About Andrew Smith, Sr.
A Patriot of the American Revolution for GEORGIA with the rank of STAFF OFFICER. DAR Ancestor # A204407
Nancy [Kennedy]'s first husband, Andrew Smith, fought in the American Revolution in the Ga. Troops with John Wheat. Smith family tradition says that Andrew was slain by a hostile Indian in Ga. as he was clearing the land he received for his war service. Only known child of Nancy's first marriage was Andrew Smith, Jr., b. 1 May 1780, Ga. d. 17 Dec 1858. He married Nancy Elizabeth ________ (widow of Abram Roberts) and they had 8 children. John served in the American Revolution as shown by Lucian Lamar Knight in his "Georgia's Roster of the Revolution". Page 189 shows, "Wheat, John. Certificate of Elijah Clarke, Col., Feb 2, 1784".

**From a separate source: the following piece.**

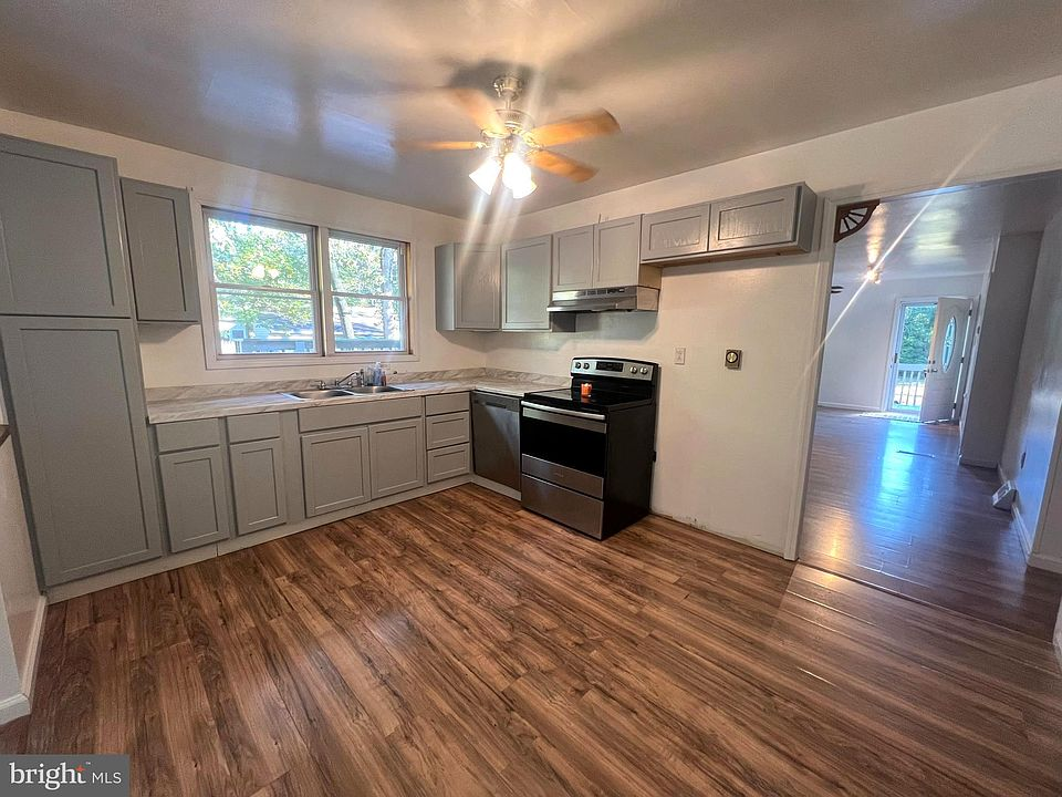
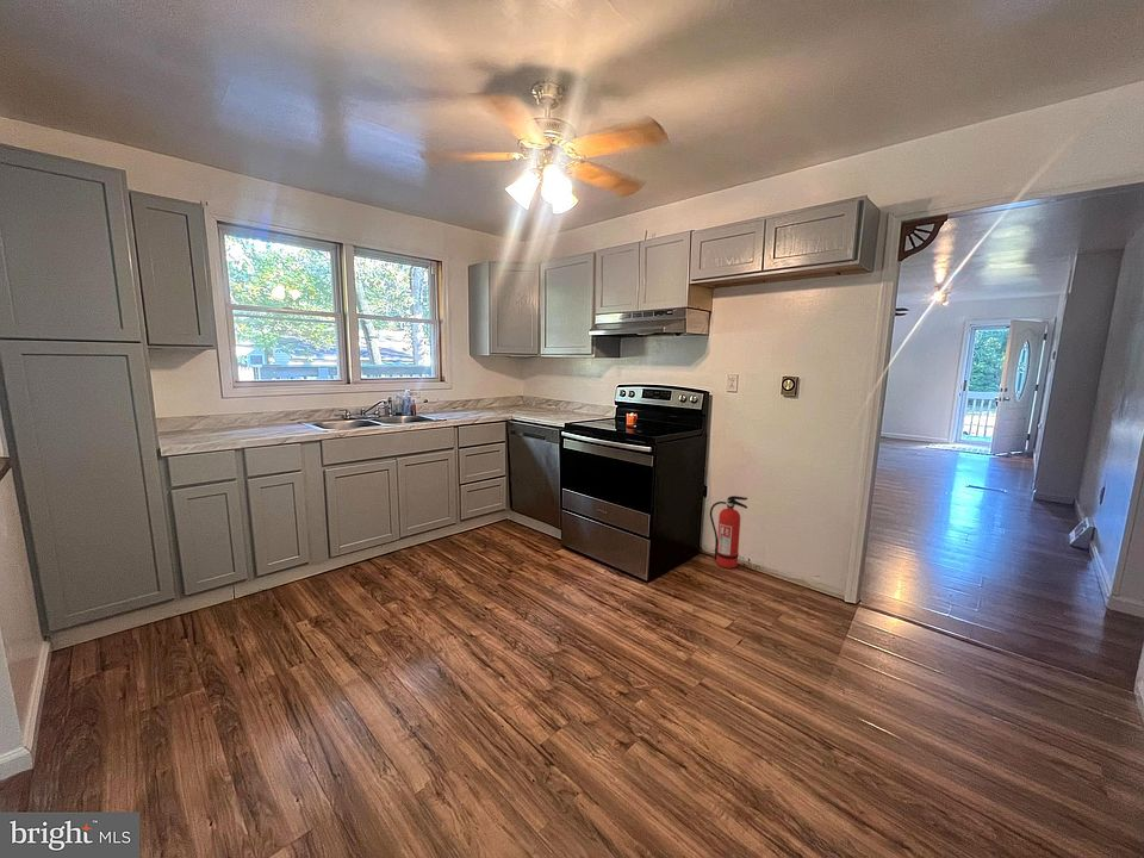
+ fire extinguisher [709,495,748,570]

John and Nancy Ann were still in Wilkes County, Ga. in 1786 when she and her sisters inherited land from her father's estate. On 15 Mar 1790, John Wheat was granted 300 acres of land in Wilkes County John sold 200 acres of this land 29 May 1790 to Joshua Johnston. He sold the last 100 acres to Leonard Phillips on 17 Oct 1797.

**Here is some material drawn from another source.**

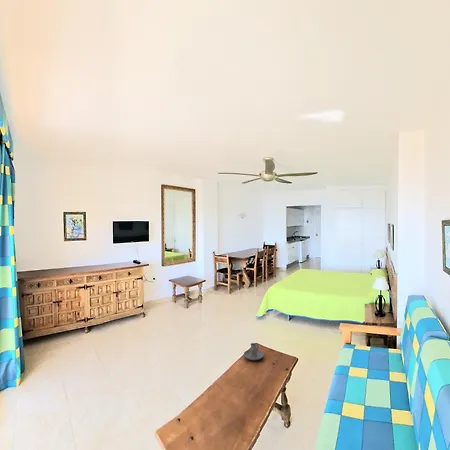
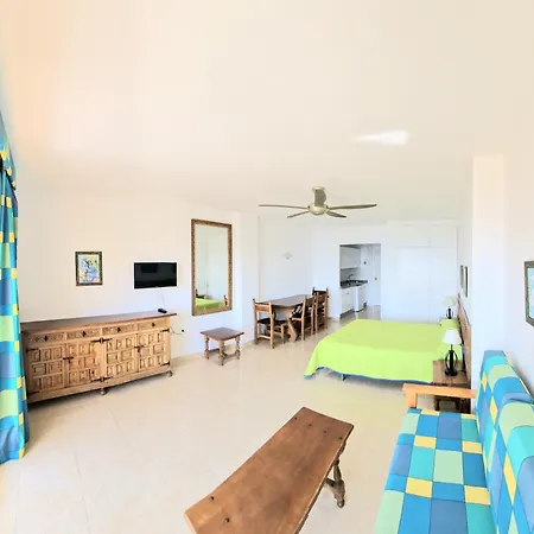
- candle holder [243,342,265,361]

About this time he and Nancy Ann moved to the Tombigbee River area in what is now Washington County, . The Mississippi Territorial Papers establish that John and his brothers, Solomon and Hezekiah occupied adjoining land near the Tombigbee. Brother Thomas received a Spanish Grant nearby. Life was very difficult and settlers were sometimes attacked by Indians. Among them was the wife of one Frederick Smith, said to be related to the Wheat's by marriage. Court testimony was that Smith came to the area in 1798, lived with the Wheats, raised a crop there in 1799, and after his wife was scalped and killed by the Indians, sold his improvement to John Wheat for one gallon of taffia. Evidently Smith was somehow related to Nancy Ann's first husband, Andrew. By 1803, John and Nancy had moved further west. They went to St. [Tammany] Parish, La. and were in the northern part of the parish on Silver Creek (the area is now part of Washington Parish). And by 1819 they had relocated a final time, to Hancock County, Ms. John and his sons William and Joseph appear on the Hancock County Tax Rolls from that time until their deaths. The land they finally called home is now in the northern portion of Pearl River County, Ms. Here, this branch of the family put down deep and lasting roots. Descendants still sprinkle the area today. John and Nancy Ann are buried in the Wheat Family Cemetery near the Pearl River in what is known as the Buck Branch Community.
Source: Mardi Byrd Kelly Website
Male-line descendants (i.e., men named Smith) have the yDNA Haplogroup R-M269.